## Given passage

As young riders graduate high school, a concern among many is where and how they can keep riding during their college years. There are several intercollegiate riding programs in the United States that offer riding opportunities and camaraderie for college equestrians. Here is our complete guide to intercollegiate riding programs. For those who want to learn more about paying for college, check out our Primer on Equestrian Scholarships and Grants.
Intercollegiate Horse Shows Association (IHSA)
The IHSA offers individual and team competition in hunt seat equitation, western horsemanship, reining, and the newest addition—ranch riding. Members compete at eight different levels ranging in riding experience from beginner through advanced. Horses are provided by the host school for each competition, and riders draw their mount’s name for a class and then must show that horse to the best of their abilities. This format opens up opportunities to riders that may not own their own horse.
Other membership benefits include the opportunity to apply for academic awards and scholarships through the Intercollegiate Equestrian Foundation (IEF) and free memberships to governing bodies like U.S. Equestrian, the United States Hunter Jumper Association (USHJA), and the American Quarter Horse Association (AQHA). Plus members receive discounts to great products and services.
“The IHSA is a great way to continue to ride in college without the expense of horse ownership,” says IHSA Executive Director Peter Cashman. “For advanced through beginner riders, competition is fun and challenging. But what I hear from members time and again is how the IHSA impacted their lives by providing a sense of accomplishment in a supportive and inclusive team environment.”
For more information, visit www.ihsainc.com. Connect on Facebook, Instagram, and Twitter.
National Collegiate Athletic Association (NCAA)
The National Collegiate Athletic Association (NCAA) is a member-led organization dedicated to the well-being and lifelong success of college athletes. Currently, NCAA Women’s Equestrian is considered an NCAA Emerging Sport for women and provides college competitive opportunities to almost 1,400 female student athletes. NCAA Equestrian teams can offer up to 15 scholarships, which can be divided among multiple team members.
“The NCAA Emerging Sports for Women Program was created to provide meaningful and equitable intercollegiate participation opportunities for female student-athletes in sports,” says Jean Merrill, NCAA’s director of inclusion. “Equestrian provides women with the opportunity to enjoy the collegiate experience, while also earning a college degree. The NCAA, with more than 1,200 colleges and universities and close to 500,000 student athletes, has a strong brand that is recognized throughout sports and higher education. As equestrian continues to grow and work toward NCAA championship status, our NCAA Office of Inclusion and the Committee on Women’s Athletics look forward to seeing the exciting opportunities that the sport will offer girls and women as they pursue their professional and personal goals.”
NCAA equestrian sports’ respective organization is the National Collegiate Equestrian Association.
National Collegiate Equestrian Association (NCEA)
The National Collegiate Equestrian Association (NCEA), which is the recognized organization for NCAA equestrian sport for women, is committed to providing collegiate opportunities to almost 1,400 female equestrian student athletes to compete at the highest level. It is subject to all of the rules and regulations of the NCAA.

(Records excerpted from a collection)
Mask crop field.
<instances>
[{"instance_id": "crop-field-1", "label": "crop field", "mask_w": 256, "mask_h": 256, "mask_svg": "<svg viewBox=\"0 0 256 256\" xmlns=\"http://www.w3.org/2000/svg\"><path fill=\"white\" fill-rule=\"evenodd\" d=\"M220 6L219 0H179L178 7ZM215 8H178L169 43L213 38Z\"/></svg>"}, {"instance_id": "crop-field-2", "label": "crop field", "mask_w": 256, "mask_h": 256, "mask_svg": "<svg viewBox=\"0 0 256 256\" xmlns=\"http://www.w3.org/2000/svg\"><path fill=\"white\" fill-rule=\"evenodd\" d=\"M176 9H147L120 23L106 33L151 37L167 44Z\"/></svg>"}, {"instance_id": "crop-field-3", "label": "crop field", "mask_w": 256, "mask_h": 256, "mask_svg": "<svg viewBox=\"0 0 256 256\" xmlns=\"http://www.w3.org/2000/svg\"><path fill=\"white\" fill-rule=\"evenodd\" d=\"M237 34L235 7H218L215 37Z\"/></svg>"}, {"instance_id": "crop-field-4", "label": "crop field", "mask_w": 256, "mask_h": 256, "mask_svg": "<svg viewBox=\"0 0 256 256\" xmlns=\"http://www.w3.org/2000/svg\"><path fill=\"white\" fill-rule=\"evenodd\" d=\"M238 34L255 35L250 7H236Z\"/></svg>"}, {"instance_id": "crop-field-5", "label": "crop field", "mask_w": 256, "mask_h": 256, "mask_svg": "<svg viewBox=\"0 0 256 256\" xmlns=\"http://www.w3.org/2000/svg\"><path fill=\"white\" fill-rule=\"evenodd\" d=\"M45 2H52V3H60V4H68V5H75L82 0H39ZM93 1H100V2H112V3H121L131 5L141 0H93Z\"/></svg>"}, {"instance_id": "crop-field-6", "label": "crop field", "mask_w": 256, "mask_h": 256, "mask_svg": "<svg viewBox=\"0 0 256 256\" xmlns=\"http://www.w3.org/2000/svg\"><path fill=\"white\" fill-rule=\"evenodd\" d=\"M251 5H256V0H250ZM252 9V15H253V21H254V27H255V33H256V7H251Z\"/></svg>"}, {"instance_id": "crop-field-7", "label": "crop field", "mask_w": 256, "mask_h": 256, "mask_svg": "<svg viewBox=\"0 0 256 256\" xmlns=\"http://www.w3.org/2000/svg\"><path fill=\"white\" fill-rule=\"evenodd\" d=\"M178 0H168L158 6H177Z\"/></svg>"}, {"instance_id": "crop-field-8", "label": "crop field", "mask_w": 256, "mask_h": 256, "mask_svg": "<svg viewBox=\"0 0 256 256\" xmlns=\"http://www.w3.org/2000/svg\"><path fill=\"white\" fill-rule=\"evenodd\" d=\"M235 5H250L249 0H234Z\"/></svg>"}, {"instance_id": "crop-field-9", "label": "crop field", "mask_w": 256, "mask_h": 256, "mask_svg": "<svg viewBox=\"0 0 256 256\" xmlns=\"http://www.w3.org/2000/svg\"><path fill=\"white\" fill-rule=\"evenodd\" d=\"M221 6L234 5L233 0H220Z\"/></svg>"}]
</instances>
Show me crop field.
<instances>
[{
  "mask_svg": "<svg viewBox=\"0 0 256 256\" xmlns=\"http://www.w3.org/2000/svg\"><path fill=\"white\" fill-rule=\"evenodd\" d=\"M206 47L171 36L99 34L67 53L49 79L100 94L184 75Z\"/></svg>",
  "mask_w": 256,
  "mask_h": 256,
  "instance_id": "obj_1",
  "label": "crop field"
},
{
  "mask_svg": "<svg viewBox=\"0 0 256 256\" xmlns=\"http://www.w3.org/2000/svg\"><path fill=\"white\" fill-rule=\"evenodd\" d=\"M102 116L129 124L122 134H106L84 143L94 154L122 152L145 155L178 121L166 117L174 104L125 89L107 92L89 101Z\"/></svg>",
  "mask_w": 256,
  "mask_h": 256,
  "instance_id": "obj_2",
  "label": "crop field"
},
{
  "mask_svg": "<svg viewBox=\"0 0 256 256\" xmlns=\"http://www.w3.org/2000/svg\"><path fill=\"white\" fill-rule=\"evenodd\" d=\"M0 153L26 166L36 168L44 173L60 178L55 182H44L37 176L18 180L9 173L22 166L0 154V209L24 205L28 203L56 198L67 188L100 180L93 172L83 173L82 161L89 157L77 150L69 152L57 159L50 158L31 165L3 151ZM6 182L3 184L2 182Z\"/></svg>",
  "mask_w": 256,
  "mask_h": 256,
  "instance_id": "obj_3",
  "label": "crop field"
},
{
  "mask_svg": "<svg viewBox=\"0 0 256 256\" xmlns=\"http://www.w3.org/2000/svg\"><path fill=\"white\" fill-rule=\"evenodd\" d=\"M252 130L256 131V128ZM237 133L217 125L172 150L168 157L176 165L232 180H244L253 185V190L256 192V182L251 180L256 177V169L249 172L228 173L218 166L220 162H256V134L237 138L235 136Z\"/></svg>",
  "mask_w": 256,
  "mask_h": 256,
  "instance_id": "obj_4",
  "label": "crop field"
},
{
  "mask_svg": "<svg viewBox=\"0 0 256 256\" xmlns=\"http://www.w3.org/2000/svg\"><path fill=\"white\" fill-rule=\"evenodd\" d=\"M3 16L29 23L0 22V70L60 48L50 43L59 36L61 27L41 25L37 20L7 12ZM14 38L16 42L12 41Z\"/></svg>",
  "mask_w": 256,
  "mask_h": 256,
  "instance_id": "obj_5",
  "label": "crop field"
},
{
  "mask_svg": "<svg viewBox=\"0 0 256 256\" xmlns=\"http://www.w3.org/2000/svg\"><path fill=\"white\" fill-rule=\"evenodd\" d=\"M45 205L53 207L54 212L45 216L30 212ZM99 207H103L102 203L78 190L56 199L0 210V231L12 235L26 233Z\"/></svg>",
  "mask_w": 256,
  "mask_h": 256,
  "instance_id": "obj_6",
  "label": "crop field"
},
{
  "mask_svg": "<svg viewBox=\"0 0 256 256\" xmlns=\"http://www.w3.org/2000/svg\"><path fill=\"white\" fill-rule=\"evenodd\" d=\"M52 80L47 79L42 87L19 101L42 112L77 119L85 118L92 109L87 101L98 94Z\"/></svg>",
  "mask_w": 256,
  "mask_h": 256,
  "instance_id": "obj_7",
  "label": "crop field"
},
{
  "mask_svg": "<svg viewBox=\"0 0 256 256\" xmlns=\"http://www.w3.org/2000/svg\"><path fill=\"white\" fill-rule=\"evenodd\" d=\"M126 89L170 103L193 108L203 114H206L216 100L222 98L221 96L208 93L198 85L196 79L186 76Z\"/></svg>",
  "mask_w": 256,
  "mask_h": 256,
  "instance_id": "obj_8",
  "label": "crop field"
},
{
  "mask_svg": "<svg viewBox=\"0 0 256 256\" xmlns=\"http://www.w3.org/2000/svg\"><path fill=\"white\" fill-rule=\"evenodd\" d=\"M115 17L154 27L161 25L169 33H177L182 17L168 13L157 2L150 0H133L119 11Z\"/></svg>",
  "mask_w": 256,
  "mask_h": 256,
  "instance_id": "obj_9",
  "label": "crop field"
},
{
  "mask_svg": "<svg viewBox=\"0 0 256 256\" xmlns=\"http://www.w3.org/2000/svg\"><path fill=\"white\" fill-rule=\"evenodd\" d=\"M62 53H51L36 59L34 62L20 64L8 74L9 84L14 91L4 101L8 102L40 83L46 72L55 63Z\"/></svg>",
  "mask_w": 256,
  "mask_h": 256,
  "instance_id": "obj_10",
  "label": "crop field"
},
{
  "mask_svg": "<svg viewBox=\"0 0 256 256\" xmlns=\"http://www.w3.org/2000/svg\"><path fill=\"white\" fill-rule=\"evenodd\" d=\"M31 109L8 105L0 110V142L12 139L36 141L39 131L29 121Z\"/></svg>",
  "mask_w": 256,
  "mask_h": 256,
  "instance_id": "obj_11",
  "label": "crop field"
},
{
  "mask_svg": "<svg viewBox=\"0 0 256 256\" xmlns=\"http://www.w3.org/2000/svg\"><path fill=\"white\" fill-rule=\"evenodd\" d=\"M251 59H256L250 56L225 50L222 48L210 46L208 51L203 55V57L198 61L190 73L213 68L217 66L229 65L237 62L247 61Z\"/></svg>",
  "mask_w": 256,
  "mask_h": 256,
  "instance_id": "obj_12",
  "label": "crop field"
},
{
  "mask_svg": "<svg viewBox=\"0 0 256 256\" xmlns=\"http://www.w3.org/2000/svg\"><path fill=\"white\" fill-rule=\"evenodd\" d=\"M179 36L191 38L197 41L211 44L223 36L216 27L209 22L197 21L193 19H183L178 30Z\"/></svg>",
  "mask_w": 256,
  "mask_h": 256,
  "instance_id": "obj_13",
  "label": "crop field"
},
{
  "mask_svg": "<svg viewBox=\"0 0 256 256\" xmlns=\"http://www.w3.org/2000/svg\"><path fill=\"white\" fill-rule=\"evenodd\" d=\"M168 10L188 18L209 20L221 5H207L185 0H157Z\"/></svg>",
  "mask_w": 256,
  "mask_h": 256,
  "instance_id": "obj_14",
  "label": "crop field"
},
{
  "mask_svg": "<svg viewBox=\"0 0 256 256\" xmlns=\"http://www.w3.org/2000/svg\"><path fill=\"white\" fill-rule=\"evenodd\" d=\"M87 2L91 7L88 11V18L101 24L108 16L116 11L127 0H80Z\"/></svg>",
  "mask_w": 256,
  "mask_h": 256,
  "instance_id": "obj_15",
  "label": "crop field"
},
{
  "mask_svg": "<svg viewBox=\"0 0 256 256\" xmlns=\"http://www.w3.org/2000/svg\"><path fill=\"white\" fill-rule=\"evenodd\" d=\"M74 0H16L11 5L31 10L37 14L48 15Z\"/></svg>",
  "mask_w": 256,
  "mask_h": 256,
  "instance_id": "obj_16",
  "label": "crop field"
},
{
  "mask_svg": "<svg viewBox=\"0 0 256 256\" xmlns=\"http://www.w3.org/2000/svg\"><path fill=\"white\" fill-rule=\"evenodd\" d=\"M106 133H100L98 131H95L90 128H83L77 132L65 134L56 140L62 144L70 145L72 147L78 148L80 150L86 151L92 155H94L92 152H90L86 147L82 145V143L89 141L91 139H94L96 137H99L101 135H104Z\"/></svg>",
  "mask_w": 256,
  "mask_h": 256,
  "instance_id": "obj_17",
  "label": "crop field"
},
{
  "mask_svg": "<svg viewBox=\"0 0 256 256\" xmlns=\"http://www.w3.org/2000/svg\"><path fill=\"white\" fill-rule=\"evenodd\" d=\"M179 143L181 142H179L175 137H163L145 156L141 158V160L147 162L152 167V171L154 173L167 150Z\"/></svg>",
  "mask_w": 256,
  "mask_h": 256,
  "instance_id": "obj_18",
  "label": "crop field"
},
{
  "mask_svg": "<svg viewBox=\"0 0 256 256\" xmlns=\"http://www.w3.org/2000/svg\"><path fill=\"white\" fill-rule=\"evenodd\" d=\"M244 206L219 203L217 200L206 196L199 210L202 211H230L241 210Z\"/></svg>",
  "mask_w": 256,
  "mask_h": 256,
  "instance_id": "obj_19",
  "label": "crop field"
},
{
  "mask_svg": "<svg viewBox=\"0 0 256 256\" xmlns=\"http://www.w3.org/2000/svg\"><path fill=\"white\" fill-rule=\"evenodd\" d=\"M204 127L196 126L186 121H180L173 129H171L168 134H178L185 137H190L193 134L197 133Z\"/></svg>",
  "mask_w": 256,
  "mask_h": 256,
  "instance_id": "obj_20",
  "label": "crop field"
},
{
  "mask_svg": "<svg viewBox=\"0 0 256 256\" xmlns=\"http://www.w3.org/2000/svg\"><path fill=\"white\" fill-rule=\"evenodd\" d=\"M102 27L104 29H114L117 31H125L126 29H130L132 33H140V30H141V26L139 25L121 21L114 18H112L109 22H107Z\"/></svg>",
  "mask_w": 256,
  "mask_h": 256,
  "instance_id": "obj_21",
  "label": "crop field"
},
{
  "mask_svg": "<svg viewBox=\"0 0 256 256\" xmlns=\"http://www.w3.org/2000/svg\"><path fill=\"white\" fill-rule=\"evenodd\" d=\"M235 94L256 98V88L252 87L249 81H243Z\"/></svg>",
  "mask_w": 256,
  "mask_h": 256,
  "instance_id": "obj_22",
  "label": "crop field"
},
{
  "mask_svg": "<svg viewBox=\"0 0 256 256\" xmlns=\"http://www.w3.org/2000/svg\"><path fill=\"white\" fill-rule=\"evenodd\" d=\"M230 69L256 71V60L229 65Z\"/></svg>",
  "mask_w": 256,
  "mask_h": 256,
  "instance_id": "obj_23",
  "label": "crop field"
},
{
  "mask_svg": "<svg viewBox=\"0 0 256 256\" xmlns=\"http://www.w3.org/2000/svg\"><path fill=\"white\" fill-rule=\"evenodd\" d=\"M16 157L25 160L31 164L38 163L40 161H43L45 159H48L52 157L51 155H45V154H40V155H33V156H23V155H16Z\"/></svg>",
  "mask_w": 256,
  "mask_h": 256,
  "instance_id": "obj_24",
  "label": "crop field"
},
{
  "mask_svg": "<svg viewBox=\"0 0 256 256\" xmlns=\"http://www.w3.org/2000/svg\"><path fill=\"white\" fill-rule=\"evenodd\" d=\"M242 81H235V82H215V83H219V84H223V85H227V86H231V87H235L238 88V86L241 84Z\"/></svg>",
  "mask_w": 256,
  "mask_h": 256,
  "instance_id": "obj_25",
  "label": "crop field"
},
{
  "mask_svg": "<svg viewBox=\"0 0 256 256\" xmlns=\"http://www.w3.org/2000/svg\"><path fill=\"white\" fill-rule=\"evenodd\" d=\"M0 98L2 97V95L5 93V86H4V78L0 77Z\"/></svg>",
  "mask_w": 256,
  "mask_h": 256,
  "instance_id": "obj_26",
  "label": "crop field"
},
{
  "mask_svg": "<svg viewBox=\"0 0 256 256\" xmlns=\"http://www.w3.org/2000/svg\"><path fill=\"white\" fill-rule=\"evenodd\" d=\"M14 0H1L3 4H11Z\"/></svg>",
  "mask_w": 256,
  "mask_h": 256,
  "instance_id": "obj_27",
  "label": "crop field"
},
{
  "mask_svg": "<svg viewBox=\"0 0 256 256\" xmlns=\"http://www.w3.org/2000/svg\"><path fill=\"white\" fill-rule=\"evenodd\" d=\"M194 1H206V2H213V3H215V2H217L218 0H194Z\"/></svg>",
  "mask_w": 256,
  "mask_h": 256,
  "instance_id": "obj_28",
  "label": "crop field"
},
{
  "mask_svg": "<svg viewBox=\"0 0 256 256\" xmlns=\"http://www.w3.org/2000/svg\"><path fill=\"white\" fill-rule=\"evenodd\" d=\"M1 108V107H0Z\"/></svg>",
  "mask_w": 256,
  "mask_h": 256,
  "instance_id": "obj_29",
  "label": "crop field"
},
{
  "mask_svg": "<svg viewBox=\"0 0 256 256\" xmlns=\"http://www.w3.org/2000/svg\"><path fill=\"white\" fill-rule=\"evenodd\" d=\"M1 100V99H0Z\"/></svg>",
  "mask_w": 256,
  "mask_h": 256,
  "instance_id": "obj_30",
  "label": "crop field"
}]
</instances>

## Exercises to complete
1. Answer these questions from the college riding guide:
(a) At how many different levels do IHSA members compete?
(b) Up to how many scholarships can NCAA Equestrian teams offer?
(c) Who is the IHSA Executive Director?
2. Decide whether each statement agrees with the college riding guide, answering yes or no with the deciding words quoted:
(a) For IHSA competitions, the host school provides the horses.
(b) NCAA Women's Equestrian already has NCAA championship status.
(c) The NCEA is subject to the rules and regulations of the NCAA.
3. Please update the part of the college riding guide from "As young riders" up to and including "Shows Association (IHSA)", replacing "camaraderie" with "friendship".
The rows are not needed for this work.

## The answers
1.
(a) Eight
(b) Up to 15
(c) Peter Cashman

2.
(a) Yes: "Horses are provided by the host school for each competition"
(b) No: "As equestrian continues to grow and work toward NCAA championship status"
(c) Yes: "It is subject to all of the rules and regulations of the NCAA."

3.
As young riders graduate high school, a concern among many is where and how they can keep riding during their college years. There are several intercollegiate riding programs in the United States that offer riding opportunities and friendship for college equestrians. Here is our complete guide to intercollegiate riding programs. For those who want to learn more about paying for college, check out our Primer on Equestrian Scholarships and Grants.
Intercollegiate Horse Shows Association (IHSA)